Copy every line of text in the listing below character for character, leaving out the pictures.
[[ INPUT MATERIAL open ]]
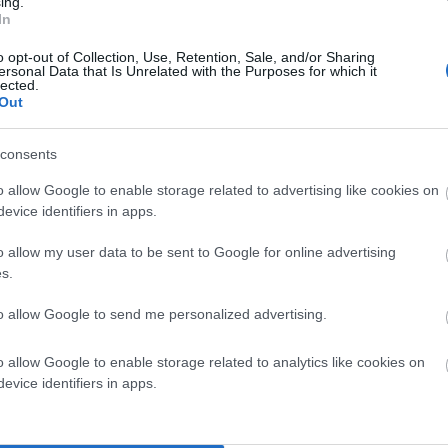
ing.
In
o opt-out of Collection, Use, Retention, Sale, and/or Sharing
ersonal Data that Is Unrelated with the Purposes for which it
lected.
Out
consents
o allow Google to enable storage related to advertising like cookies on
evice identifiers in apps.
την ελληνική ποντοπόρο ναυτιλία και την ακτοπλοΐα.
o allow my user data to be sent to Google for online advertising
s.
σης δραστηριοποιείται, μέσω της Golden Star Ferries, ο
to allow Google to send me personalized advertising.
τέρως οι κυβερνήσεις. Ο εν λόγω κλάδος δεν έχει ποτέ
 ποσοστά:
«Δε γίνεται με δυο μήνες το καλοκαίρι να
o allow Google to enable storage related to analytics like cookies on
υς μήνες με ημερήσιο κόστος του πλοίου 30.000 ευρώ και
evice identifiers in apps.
[[ INPUT MATERIAL closed ]]
(ANSWER AREA)
ing.
In
o opt-out of Collection, Use, Retention, Sale, and/or Sharing
ersonal Data that Is Unrelated with the Purposes for which it
lected.
Out
consents
o allow Google to enable storage related to advertising like cookies on
evice identifiers in apps.
την ελληνική ποντοπόρο ναυτιλία και την ακτοπλοΐα.
o allow my user data to be sent to Google for online advertising
s.
σης δραστηριοποιείται, μέσω της Golden Star Ferries, ο
to allow Google to send me personalized advertising.
τέρως οι κυβερνήσεις. Ο εν λόγω κλάδος δεν έχει ποτέ
 ποσοστά:
«Δε γίνεται με δυο μήνες το καλοκαίρι να
o allow Google to enable storage related to analytics like cookies on
υς μήνες με ημερήσιο κόστος του πλοίου 30.000 ευρώ και
evice identifiers in apps.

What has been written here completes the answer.